[[ Extracted information open ]]
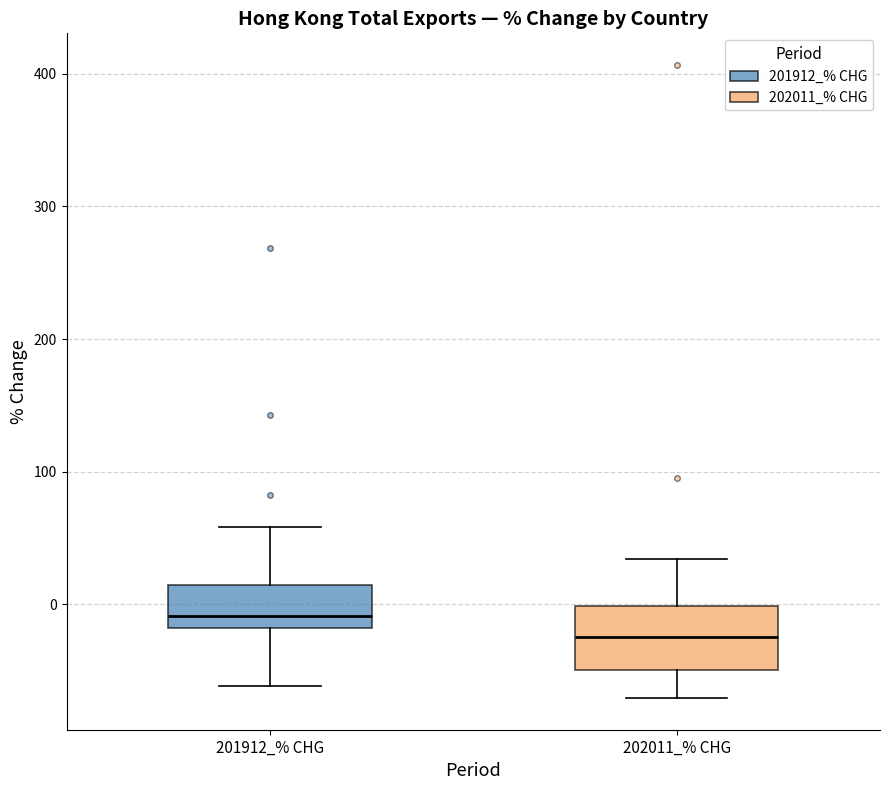

Reading left to right, read every box against the y-axis: the position of its median line, the range the box covers, and the ends of its whiskers. The values are not printed on the chart, so give them approximately, as read against the axis.

201912_% CHG: median -10, box -20 to 10, whiskers -60 to 60
202011_% CHG: median -20, box -50 to 0, whiskers -70 to 30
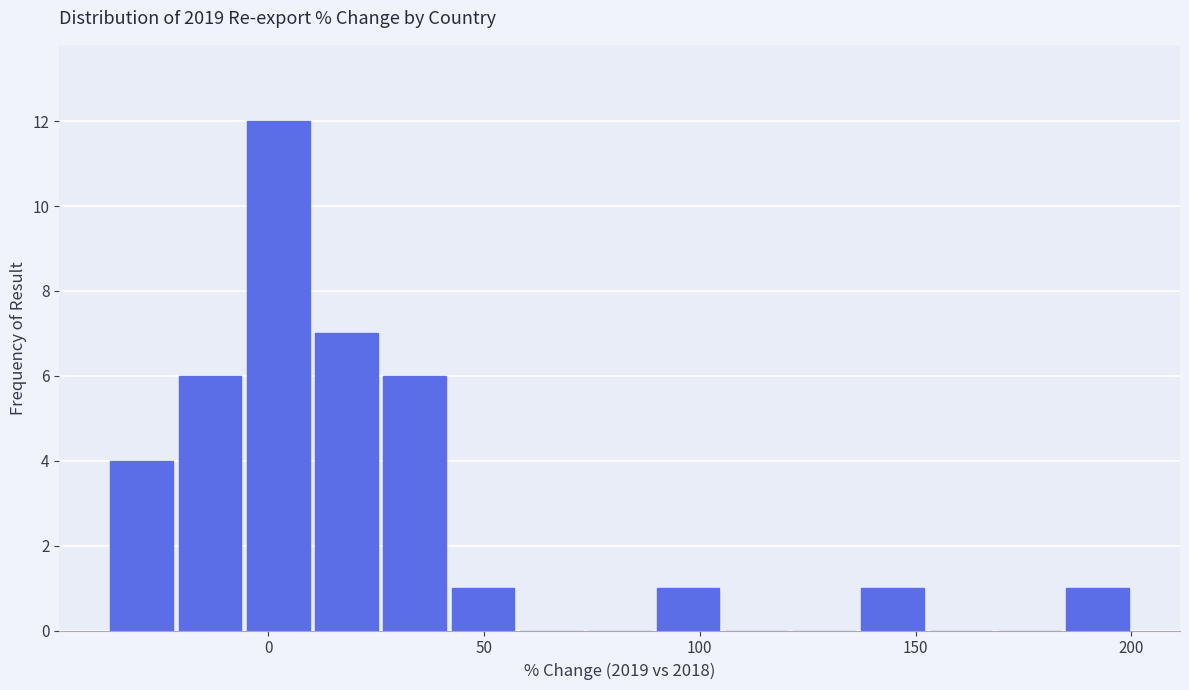

Around what value on the x-axis is the tallest bar? Give the approximate position of its centre, as read against the axis.

0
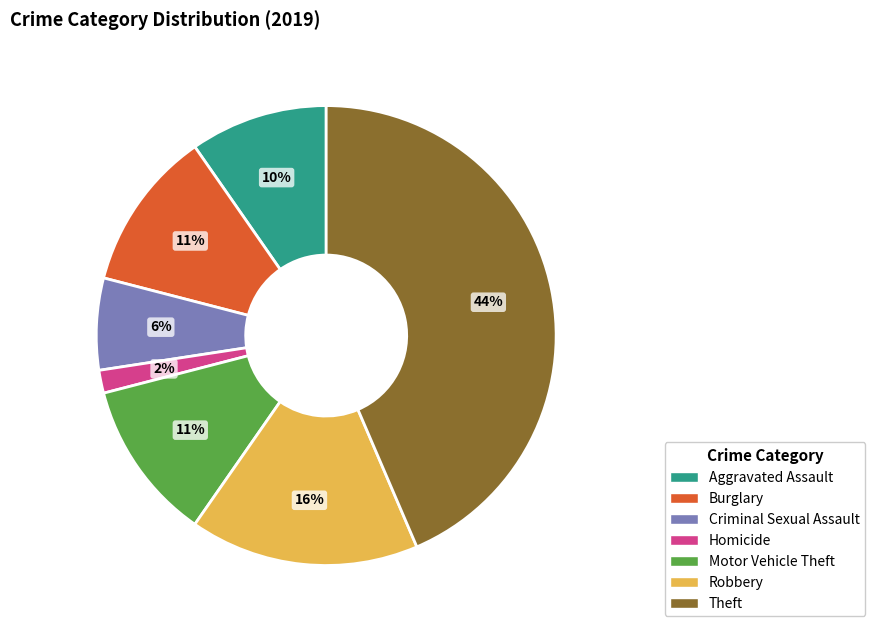

Which slice is the largest?

Theft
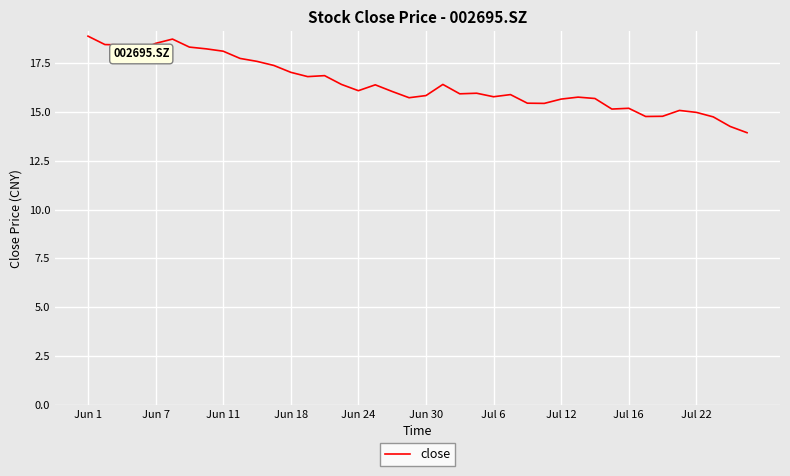

Count the number of data series in this chart.

1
[[ Extracted information closed ]]
- **The problem**
Count the lines in the rows above that contain the word "position", and give only the number.

- **Output below**
2